• _Task description_
Pick each line that has "information" out of the records.

[Transcribed page contents]
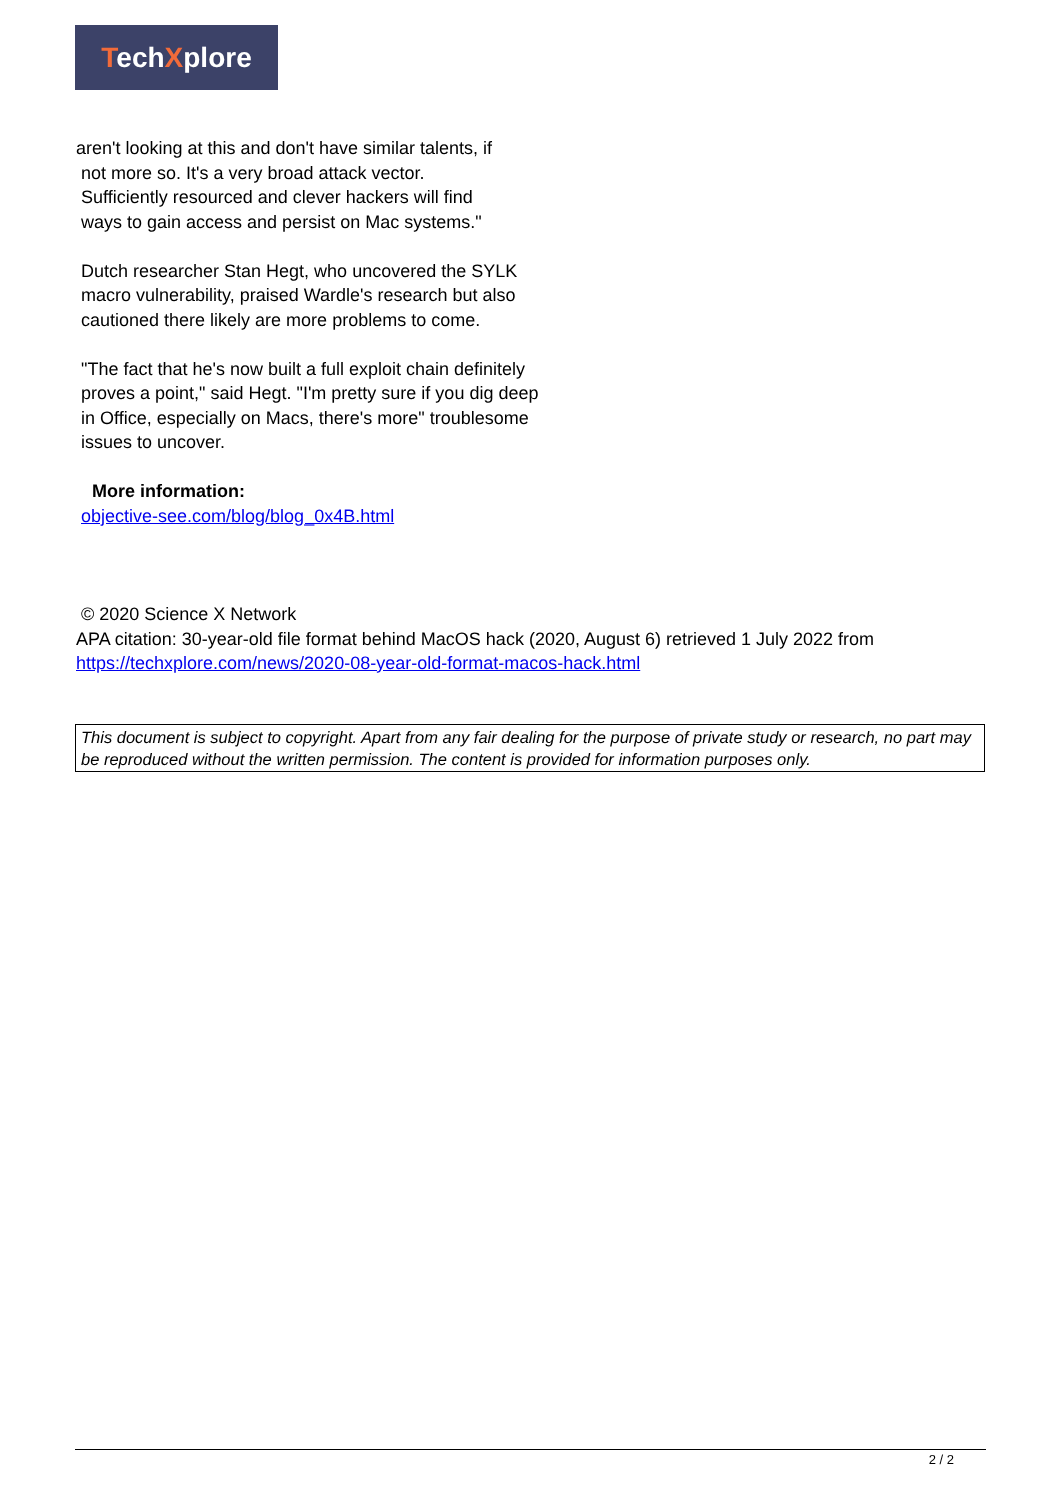TechXplore
aren't looking at this and don't have similar talents, if
not more so. It's a very broad attack vector.
Sufficiently resourced and clever hackers will find
ways to gain access and persist on Mac systems."
Dutch researcher Stan Hegt, who uncovered the SYLK macro vulnerability, praised Wardle's research but also cautioned there likely are more problems to come.
"The fact that he's now built a full exploit chain definitely proves a point," said Hegt. "I'm pretty sure if you dig deep in Office, especially on Macs, there's more" troublesome issues to uncover.
More information:
objective-see.com/blog/blog_0x4B.html
© 2020 Science X Network
APA citation: 30-year-old file format behind MacOS hack (2020, August 6) retrieved 1 July 2022 from https://techxplore.com/news/2020-08-year-old-format-macos-hack.html
This document is subject to copyright. Apart from any fair dealing for the purpose of private study or research, no part may be reproduced without the written permission. The content is provided for information purposes only.
2 / 2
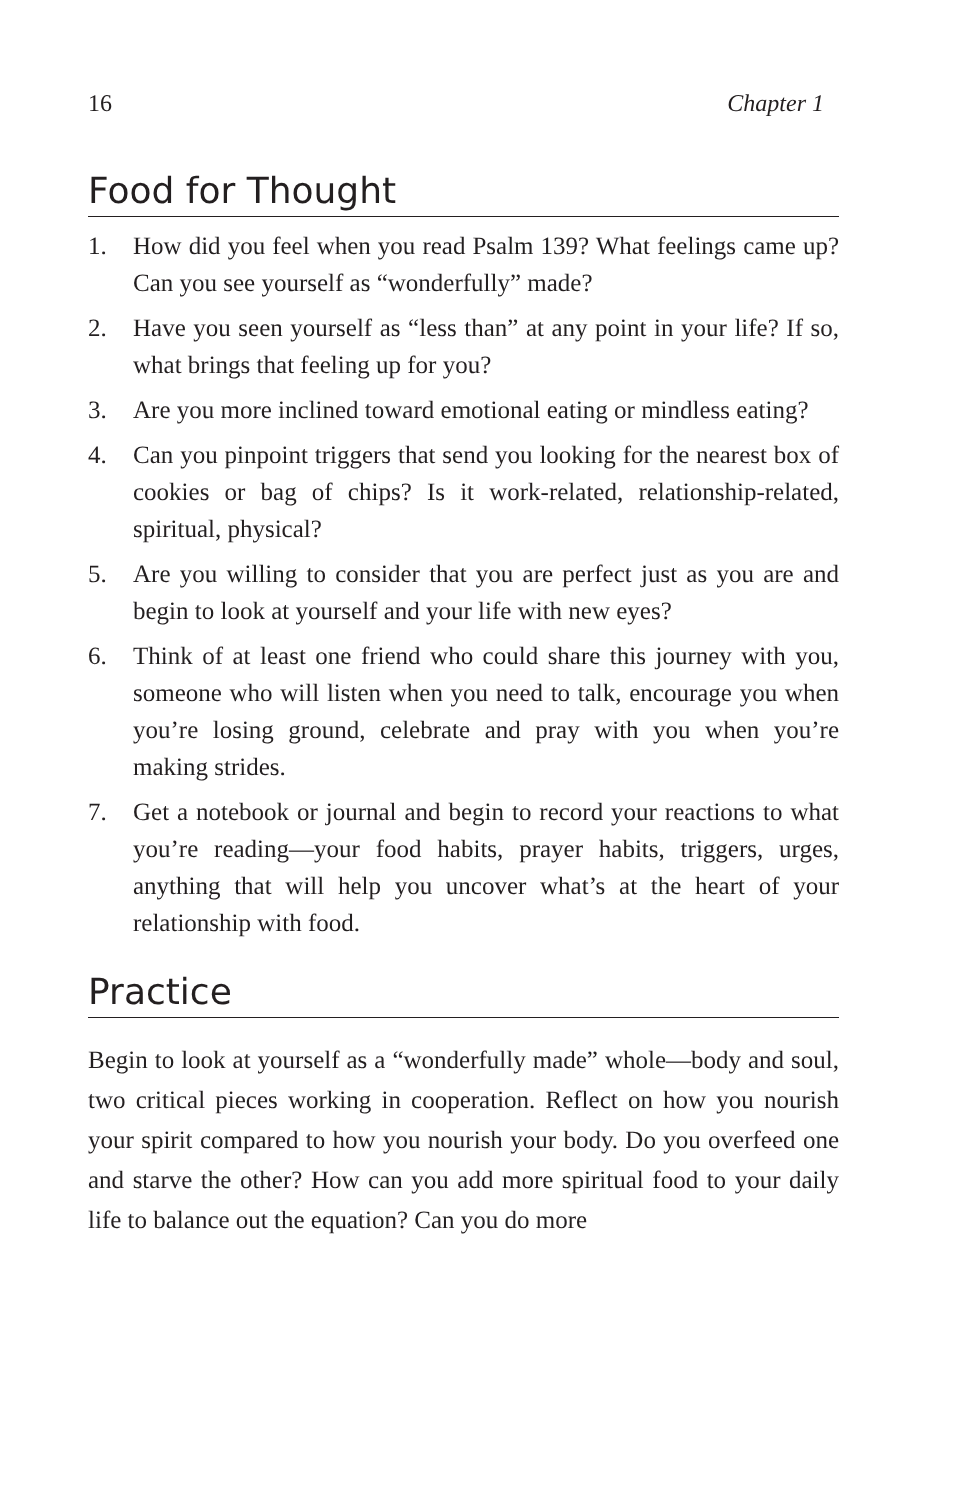16 Chapter 1
Food for Thought
1. How did you feel when you read Psalm 139? What feelings came up? Can you see yourself as “wonderfully” made?
2. Have you seen yourself as “less than” at any point in your life? If so, what brings that feeling up for you?
3. Are you more inclined toward emotional eating or mindless eating?
4. Can you pinpoint triggers that send you looking for the nearest box of cookies or bag of chips? Is it work-related, relationship-related, spiritual, physical?
5. Are you willing to consider that you are perfect just as you are and begin to look at yourself and your life with new eyes?
6. Think of at least one friend who could share this journey with you, someone who will listen when you need to talk, encourage you when you’re losing ground, celebrate and pray with you when you’re making strides.
7. Get a notebook or journal and begin to record your reactions to what you’re reading—your food habits, prayer habits, triggers, urges, anything that will help you uncover what’s at the heart of your relationship with food.
Practice
Begin to look at yourself as a “wonderfully made” whole—body and soul, two critical pieces working in cooperation. Reflect on how you nourish your spirit compared to how you nourish your body. Do you overfeed one and starve the other? How can you add more spiritual food to your daily life to balance out the equation? Can you do more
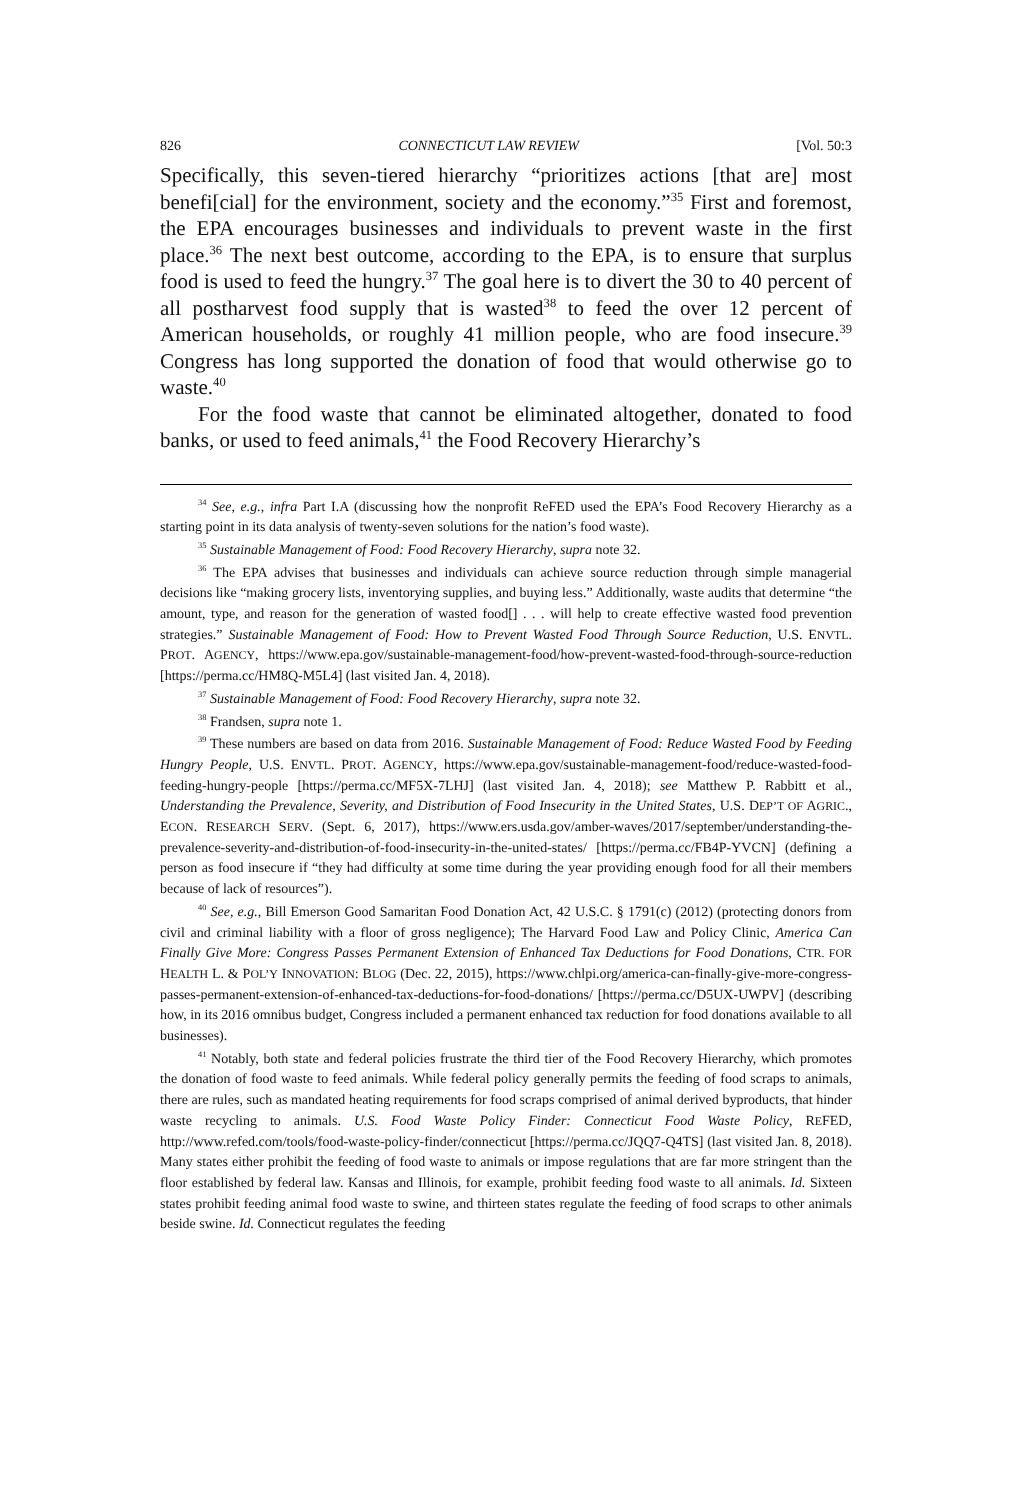826 CONNECTICUT LAW REVIEW [Vol. 50:3
Specifically, this seven-tiered hierarchy “prioritizes actions [that are] most benefi[cial] for the environment, society and the economy.”<sup>35</sup> First and foremost, the EPA encourages businesses and individuals to prevent waste in the first place.<sup>36</sup> The next best outcome, according to the EPA, is to ensure that surplus food is used to feed the hungry.<sup>37</sup> The goal here is to divert the 30 to 40 percent of all postharvest food supply that is wasted<sup>38</sup> to feed the over 12 percent of American households, or roughly 41 million people, who are food insecure.<sup>39</sup> Congress has long supported the donation of food that would otherwise go to waste.<sup>40</sup>
For the food waste that cannot be eliminated altogether, donated to food banks, or used to feed animals,<sup>41</sup> the Food Recovery Hierarchy’s
<sup>34</sup> See, e.g., infra Part I.A (discussing how the nonprofit ReFED used the EPA’s Food Recovery Hierarchy as a starting point in its data analysis of twenty-seven solutions for the nation’s food waste).
<sup>35</sup> Sustainable Management of Food: Food Recovery Hierarchy, supra note 32.
<sup>36</sup> The EPA advises that businesses and individuals can achieve source reduction through simple managerial decisions like “making grocery lists, inventorying supplies, and buying less.” Additionally, waste audits that determine “the amount, type, and reason for the generation of wasted food[] . . . will help to create effective wasted food prevention strategies.” Sustainable Management of Food: How to Prevent Wasted Food Through Source Reduction, U.S. ENVTL. PROT. AGENCY, https://www.epa.gov/sustainable-management-food/how-prevent-wasted-food-through-source-reduction [https://perma.cc/HM8Q-M5L4] (last visited Jan. 4, 2018).
<sup>37</sup> Sustainable Management of Food: Food Recovery Hierarchy, supra note 32.
<sup>38</sup> Frandsen, supra note 1.
<sup>39</sup> These numbers are based on data from 2016. Sustainable Management of Food: Reduce Wasted Food by Feeding Hungry People, U.S. ENVTL. PROT. AGENCY, https://www.epa.gov/sustainable-management-food/reduce-wasted-food-feeding-hungry-people [https://perma.cc/MF5X-7LHJ] (last visited Jan. 4, 2018); see Matthew P. Rabbitt et al., Understanding the Prevalence, Severity, and Distribution of Food Insecurity in the United States, U.S. DEP’T OF AGRIC., ECON. RESEARCH SERV. (Sept. 6, 2017), https://www.ers.usda.gov/amber-waves/2017/september/understanding-the-prevalence-severity-and-distribution-of-food-insecurity-in-the-united-states/ [https://perma.cc/FB4P-YVCN] (defining a person as food insecure if “they had difficulty at some time during the year providing enough food for all their members because of lack of resources”).
<sup>40</sup> See, e.g., Bill Emerson Good Samaritan Food Donation Act, 42 U.S.C. § 1791(c) (2012) (protecting donors from civil and criminal liability with a floor of gross negligence); The Harvard Food Law and Policy Clinic, America Can Finally Give More: Congress Passes Permanent Extension of Enhanced Tax Deductions for Food Donations, CTR. FOR HEALTH L. & POL’Y INNOVATION: BLOG (Dec. 22, 2015), https://www.chlpi.org/america-can-finally-give-more-congress-passes-permanent-extension-of-enhanced-tax-deductions-for-food-donations/ [https://perma.cc/D5UX-UWPV] (describing how, in its 2016 omnibus budget, Congress included a permanent enhanced tax reduction for food donations available to all businesses).
<sup>41</sup> Notably, both state and federal policies frustrate the third tier of the Food Recovery Hierarchy, which promotes the donation of food waste to feed animals. While federal policy generally permits the feeding of food scraps to animals, there are rules, such as mandated heating requirements for food scraps comprised of animal derived byproducts, that hinder waste recycling to animals. U.S. Food Waste Policy Finder: Connecticut Food Waste Policy, REFED, http://www.refed.com/tools/food-waste-policy-finder/connecticut [https://perma.cc/JQQ7-Q4TS] (last visited Jan. 8, 2018). Many states either prohibit the feeding of food waste to animals or impose regulations that are far more stringent than the floor established by federal law. Kansas and Illinois, for example, prohibit feeding food waste to all animals. Id. Sixteen states prohibit feeding animal food waste to swine, and thirteen states regulate the feeding of food scraps to other animals beside swine. Id. Connecticut regulates the feeding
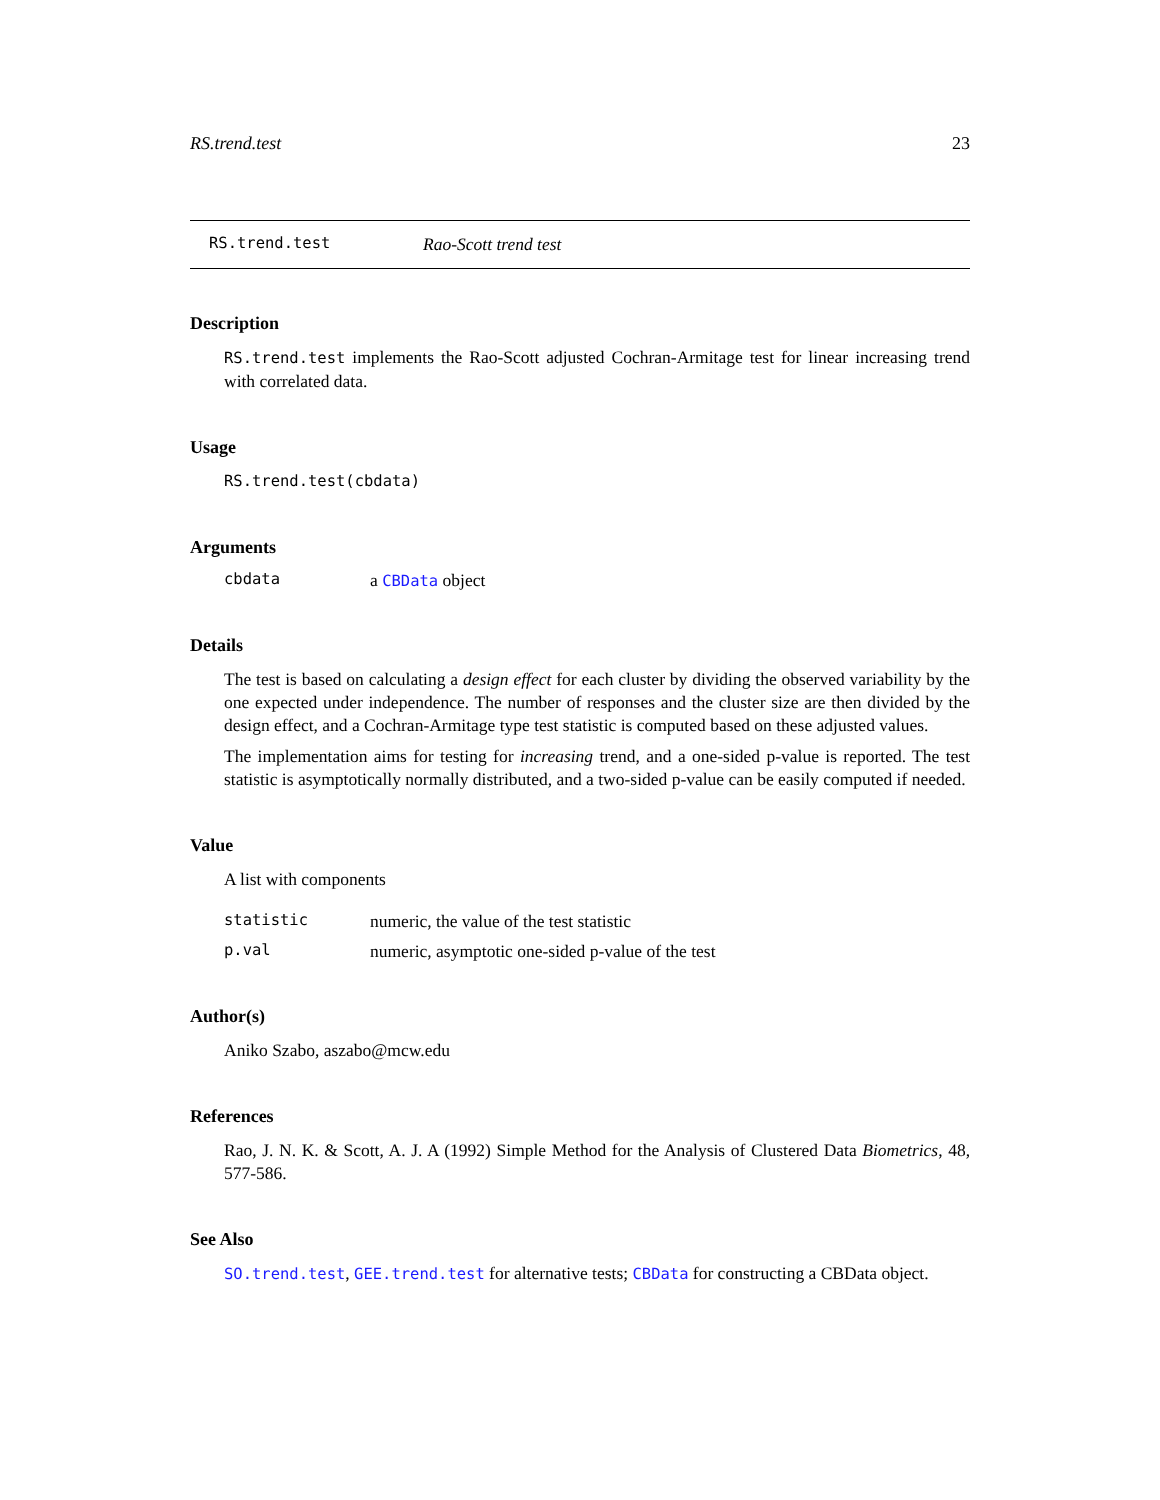RS.trend.test 23
RS.trend.test Rao-Scott trend test
Description
RS.trend.test implements the Rao-Scott adjusted Cochran-Armitage test for linear increasing trend with correlated data.
Usage
RS.trend.test(cbdata)
Arguments
cbdata a CBData object
Details
The test is based on calculating a design effect for each cluster by dividing the observed variability by the one expected under independence. The number of responses and the cluster size are then divided by the design effect, and a Cochran-Armitage type test statistic is computed based on these adjusted values.
The implementation aims for testing for increasing trend, and a one-sided p-value is reported. The test statistic is asymptotically normally distributed, and a two-sided p-value can be easily computed if needed.
Value
A list with components
statistic numeric, the value of the test statistic
p.val numeric, asymptotic one-sided p-value of the test
Author(s)
Aniko Szabo, aszabo@mcw.edu
References
Rao, J. N. K. & Scott, A. J. A (1992) Simple Method for the Analysis of Clustered Data Biometrics, 48, 577-586.
See Also
SO.trend.test, GEE.trend.test for alternative tests; CBData for constructing a CBData object.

• _Response_
More information:
This document is subject to copyright. Apart from any fair dealing for the purpose of private study or research, no part may be reproduced without the written permission. The content is provided for information purposes only.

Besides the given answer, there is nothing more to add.